_SUPPLIED TEXT_.

● ● ● ●

0

I've got a very large text file that I'm trying to do word analysis on. Among word count, I might be looking for other information as well, but I left that out for simplicity. In this text file I have blocks of text separated by asterisks '*'. The code I have below scans the text file and prints out # of characters and words as it should, but I'd like to reset the counter after an asterisk is met, and store all information in a table of some sort. I'm not so worried on how I'll make the table as much as I am unsure of how to loop the same counting code for each text block between asterisks.

Maybe a for loop like

for (arr = strstr(arr, "*"); arr; arr = strstr(arr + strlen("*"), "*"))  

Example text file:

=-=-=-=-=-=-=-=-=-=-=-=-=-=-
I have a sentence. I have two sentences now.
*
I have another sentence. And another.
*
I'd like to count the amount of words and characters from the asterisk above this 
one until the next asterkisk, not including the count from the last one.
*
...
    ...
    -=-=-=-=-=-=-=-=-=-=-=-=-=-=-
    (EOF)

Desired output:

    *#      #words     #alphaChar
    ----------------------------
    1        9           34  
    -----------------------------
    2        5           30
    -----------------------------
    3       28           124
    ...
    ...


I have tried

        #include <stdio.h>
        #include <stdlib.h>
        #include <string.h>

        int main()
          {
          int characterCount=0;
          int counterPosition, wordCount=0, alphaCount=0;

          //input file
          FILE *file= fopen("test.txt", "r");
          if (file== NULL)
            printf("Cannot find the file.\n");


          //Count total number of characters in file
          while (1)
              {
              counterPosition = fgetc(speechFile);
              if (counterPosition == EOF)

● ● ● ●

_DATA SECTION_.

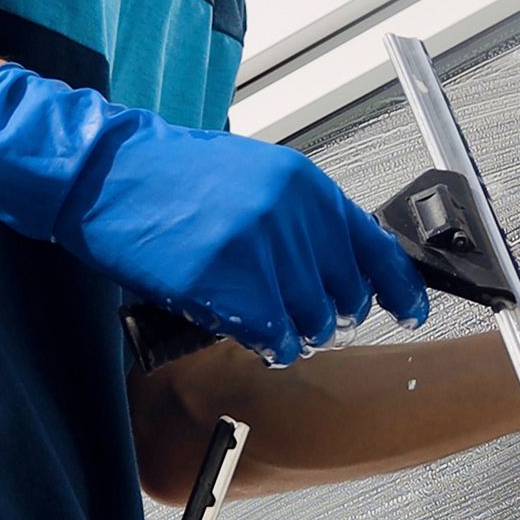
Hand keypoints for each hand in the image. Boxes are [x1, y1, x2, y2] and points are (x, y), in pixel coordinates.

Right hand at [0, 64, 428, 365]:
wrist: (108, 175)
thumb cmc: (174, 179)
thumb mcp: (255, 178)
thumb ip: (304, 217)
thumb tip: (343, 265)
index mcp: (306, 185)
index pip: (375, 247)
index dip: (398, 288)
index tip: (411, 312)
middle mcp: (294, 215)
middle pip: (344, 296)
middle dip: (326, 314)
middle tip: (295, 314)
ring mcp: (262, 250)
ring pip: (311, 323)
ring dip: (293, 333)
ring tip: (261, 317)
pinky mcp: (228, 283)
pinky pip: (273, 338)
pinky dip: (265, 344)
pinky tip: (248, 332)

● ● ● ●

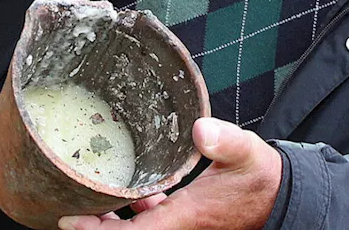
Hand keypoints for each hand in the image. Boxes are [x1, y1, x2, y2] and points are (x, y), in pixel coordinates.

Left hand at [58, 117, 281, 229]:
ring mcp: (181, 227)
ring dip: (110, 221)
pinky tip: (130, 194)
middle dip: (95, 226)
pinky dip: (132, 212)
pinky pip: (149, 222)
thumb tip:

● ● ● ●

Pick up the forum post about counting words between asterisks in C from the last line shown and carry it on.

                break;
              ++characterCount;
              }

          rewind(file); // Sends the pointer to the beginning of the file

          //Dynamically allocate since array size cant be variable
          char *arr= ( char*) malloc(totalCharacterCount);

          while(fscanf(speechFile, "%c", &arr[i]) != EOF ) //Scan until the end of file.
            i++;   //increment, storing each character in a unique position



              for(i = 0; i <characterCount; i++)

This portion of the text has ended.